## YOUR TASK
Below are the records. Gather each line that holds "weight".

(Data entries)
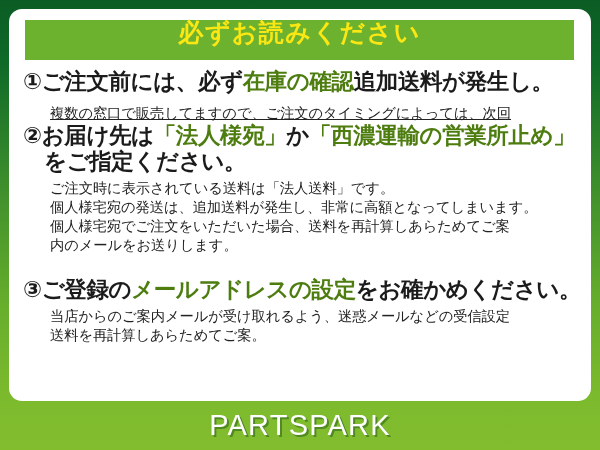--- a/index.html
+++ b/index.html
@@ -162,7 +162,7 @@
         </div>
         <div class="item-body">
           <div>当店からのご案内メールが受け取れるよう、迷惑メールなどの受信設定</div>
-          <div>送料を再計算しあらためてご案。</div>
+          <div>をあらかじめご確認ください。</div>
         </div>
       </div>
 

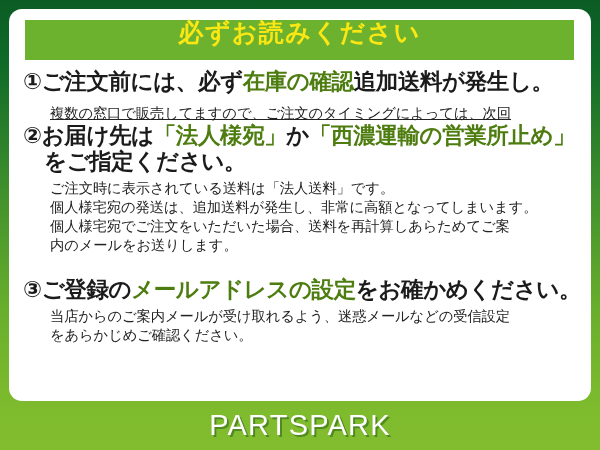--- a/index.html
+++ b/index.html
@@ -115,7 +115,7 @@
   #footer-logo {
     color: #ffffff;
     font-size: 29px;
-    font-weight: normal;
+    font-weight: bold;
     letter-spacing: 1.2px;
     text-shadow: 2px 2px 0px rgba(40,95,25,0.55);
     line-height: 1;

## SOLUTION TO THIS EXERCISE
-    font-weight: normal;
+    font-weight: bold;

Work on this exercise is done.